Dataset excerpts =>
────────
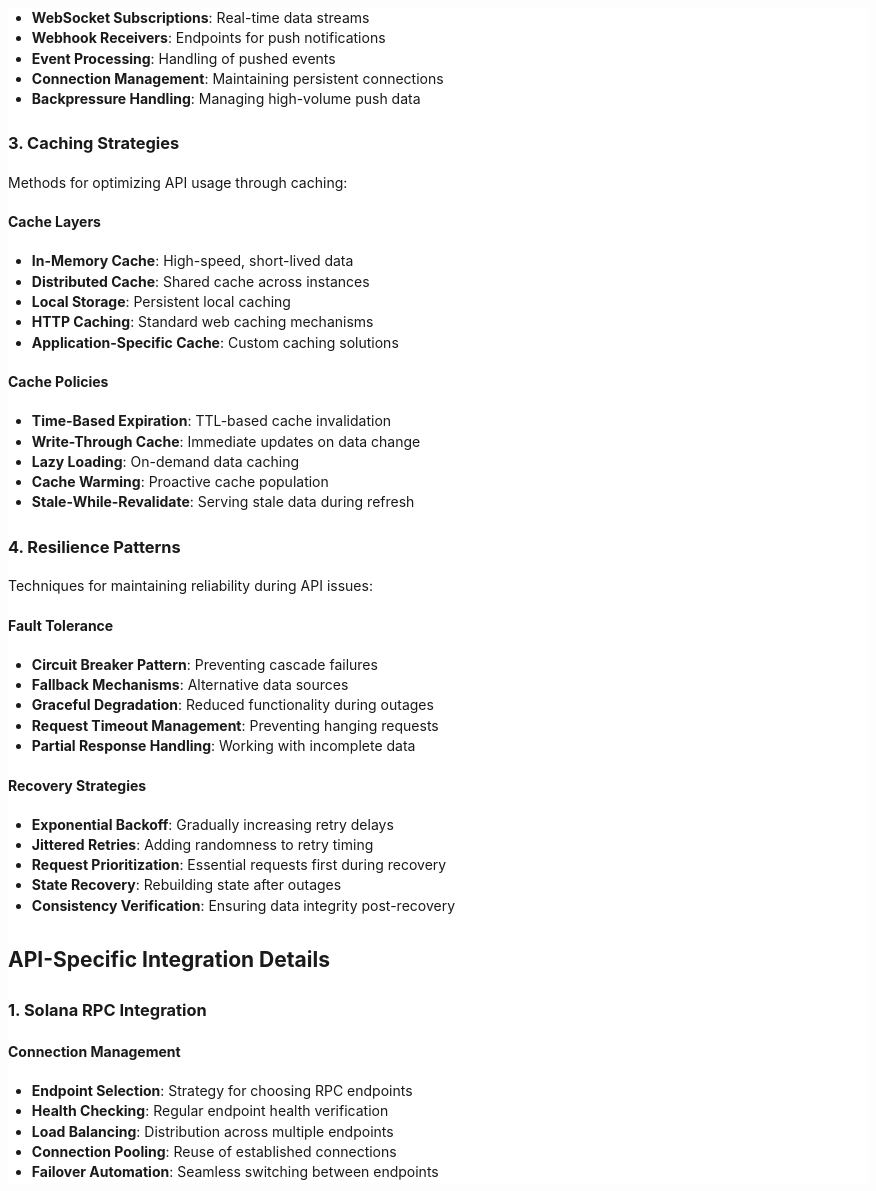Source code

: - **WebSocket Subscriptions**: Real-time data streams
- **Webhook Receivers**: Endpoints for push notifications
- **Event Processing**: Handling of pushed events
- **Connection Management**: Maintaining persistent connections
- **Backpressure Handling**: Managing high-volume push data

### 3. Caching Strategies

Methods for optimizing API usage through caching:

#### Cache Layers

- **In-Memory Cache**: High-speed, short-lived data
- **Distributed Cache**: Shared cache across instances
- **Local Storage**: Persistent local caching
- **HTTP Caching**: Standard web caching mechanisms
- **Application-Specific Cache**: Custom caching solutions

#### Cache Policies

- **Time-Based Expiration**: TTL-based cache invalidation
- **Write-Through Cache**: Immediate updates on data change
- **Lazy Loading**: On-demand data caching
- **Cache Warming**: Proactive cache population
- **Stale-While-Revalidate**: Serving stale data during refresh

### 4. Resilience Patterns

Techniques for maintaining reliability during API issues:

#### Fault Tolerance

- **Circuit Breaker Pattern**: Preventing cascade failures
- **Fallback Mechanisms**: Alternative data sources
- **Graceful Degradation**: Reduced functionality during outages
- **Request Timeout Management**: Preventing hanging requests
- **Partial Response Handling**: Working with incomplete data

#### Recovery Strategies

- **Exponential Backoff**: Gradually increasing retry delays
- **Jittered Retries**: Adding randomness to retry timing
- **Request Prioritization**: Essential requests first during recovery
- **State Recovery**: Rebuilding state after outages
- **Consistency Verification**: Ensuring data integrity post-recovery

## API-Specific Integration Details

### 1. Solana RPC Integration

#### Connection Management

- **Endpoint Selection**: Strategy for choosing RPC endpoints
- **Health Checking**: Regular endpoint health verification
- **Load Balancing**: Distribution across multiple endpoints
- **Connection Pooling**: Reuse of established connections
- **Failover Automation**: Seamless switching between endpoints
────────
Work item =>
Among the records above, extract exactly the lines from the line with "Methods for optimizing" to the line with "Techniques for maintaining", both lines included, and leave out the rest.

Written answer =>
Methods for optimizing API usage through caching:

#### Cache Layers

- **In-Memory Cache**: High-speed, short-lived data
- **Distributed Cache**: Shared cache across instances
- **Local Storage**: Persistent local caching
- **HTTP Caching**: Standard web caching mechanisms
- **Application-Specific Cache**: Custom caching solutions

#### Cache Policies

- **Time-Based Expiration**: TTL-based cache invalidation
- **Write-Through Cache**: Immediate updates on data change
- **Lazy Loading**: On-demand data caching
- **Cache Warming**: Proactive cache population
- **Stale-While-Revalidate**: Serving stale data during refresh

### 4. Resilience Patterns

Techniques for maintaining reliability during API issues:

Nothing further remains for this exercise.